### [Action item]
Locate each line below that includes "female" and reproduce it.

### [Data under study]
-*-

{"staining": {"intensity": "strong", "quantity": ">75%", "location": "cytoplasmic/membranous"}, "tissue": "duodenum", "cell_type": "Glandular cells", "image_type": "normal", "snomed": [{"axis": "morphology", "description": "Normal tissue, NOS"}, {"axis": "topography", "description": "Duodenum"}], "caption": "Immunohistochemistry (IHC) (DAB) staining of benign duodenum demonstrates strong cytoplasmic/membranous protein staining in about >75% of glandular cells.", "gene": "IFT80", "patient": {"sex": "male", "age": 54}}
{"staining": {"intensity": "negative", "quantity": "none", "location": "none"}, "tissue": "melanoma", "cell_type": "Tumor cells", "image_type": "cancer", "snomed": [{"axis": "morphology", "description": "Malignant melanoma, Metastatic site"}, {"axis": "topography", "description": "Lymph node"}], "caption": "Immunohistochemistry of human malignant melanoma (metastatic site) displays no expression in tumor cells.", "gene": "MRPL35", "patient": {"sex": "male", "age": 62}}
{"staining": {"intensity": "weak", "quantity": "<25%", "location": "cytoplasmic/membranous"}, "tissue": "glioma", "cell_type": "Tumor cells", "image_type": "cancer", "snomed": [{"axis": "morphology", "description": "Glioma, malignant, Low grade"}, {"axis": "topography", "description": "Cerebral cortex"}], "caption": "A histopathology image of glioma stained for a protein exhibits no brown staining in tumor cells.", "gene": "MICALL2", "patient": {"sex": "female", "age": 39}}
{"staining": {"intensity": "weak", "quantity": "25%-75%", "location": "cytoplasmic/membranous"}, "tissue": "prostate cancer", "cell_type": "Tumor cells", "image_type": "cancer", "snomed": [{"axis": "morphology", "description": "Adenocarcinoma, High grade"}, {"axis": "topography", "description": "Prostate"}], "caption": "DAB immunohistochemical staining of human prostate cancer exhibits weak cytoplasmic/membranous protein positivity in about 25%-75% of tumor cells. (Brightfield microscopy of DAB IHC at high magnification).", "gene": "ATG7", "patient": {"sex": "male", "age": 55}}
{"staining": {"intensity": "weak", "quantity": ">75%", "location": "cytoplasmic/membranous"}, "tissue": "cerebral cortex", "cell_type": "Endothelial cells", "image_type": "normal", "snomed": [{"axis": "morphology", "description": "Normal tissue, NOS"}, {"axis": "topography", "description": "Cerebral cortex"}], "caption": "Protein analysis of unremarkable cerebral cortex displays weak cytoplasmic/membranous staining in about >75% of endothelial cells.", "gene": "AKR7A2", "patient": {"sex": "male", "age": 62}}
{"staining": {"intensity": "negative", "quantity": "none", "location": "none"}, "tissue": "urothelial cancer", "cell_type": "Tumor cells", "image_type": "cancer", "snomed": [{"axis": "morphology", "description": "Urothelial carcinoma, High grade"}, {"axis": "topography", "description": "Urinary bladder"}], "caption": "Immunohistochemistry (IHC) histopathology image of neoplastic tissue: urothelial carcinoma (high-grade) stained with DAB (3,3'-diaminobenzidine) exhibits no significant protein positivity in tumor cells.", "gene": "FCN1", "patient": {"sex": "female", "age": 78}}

-*-

### [Written reply]
{"staining": {"intensity": "weak", "quantity": "<25%", "location": "cytoplasmic/membranous"}, "tissue": "glioma", "cell_type": "Tumor cells", "image_type": "cancer", "snomed": [{"axis": "morphology", "description": "Glioma, malignant, Low grade"}, {"axis": "topography", "description": "Cerebral cortex"}], "caption": "A histopathology image of glioma stained for a protein exhibits no brown staining in tumor cells.", "gene": "MICALL2", "patient": {"sex": "female", "age": 39}}
{"staining": {"intensity": "negative", "quantity": "none", "location": "none"}, "tissue": "urothelial cancer", "cell_type": "Tumor cells", "image_type": "cancer", "snomed": [{"axis": "morphology", "description": "Urothelial carcinoma, High grade"}, {"axis": "topography", "description": "Urinary bladder"}], "caption": "Immunohistochemistry (IHC) histopathology image of neoplastic tissue: urothelial carcinoma (high-grade) stained with DAB (3,3'-diaminobenzidine) exhibits no significant protein positivity in tumor cells.", "gene": "FCN1", "patient": {"sex": "female", "age": 78}}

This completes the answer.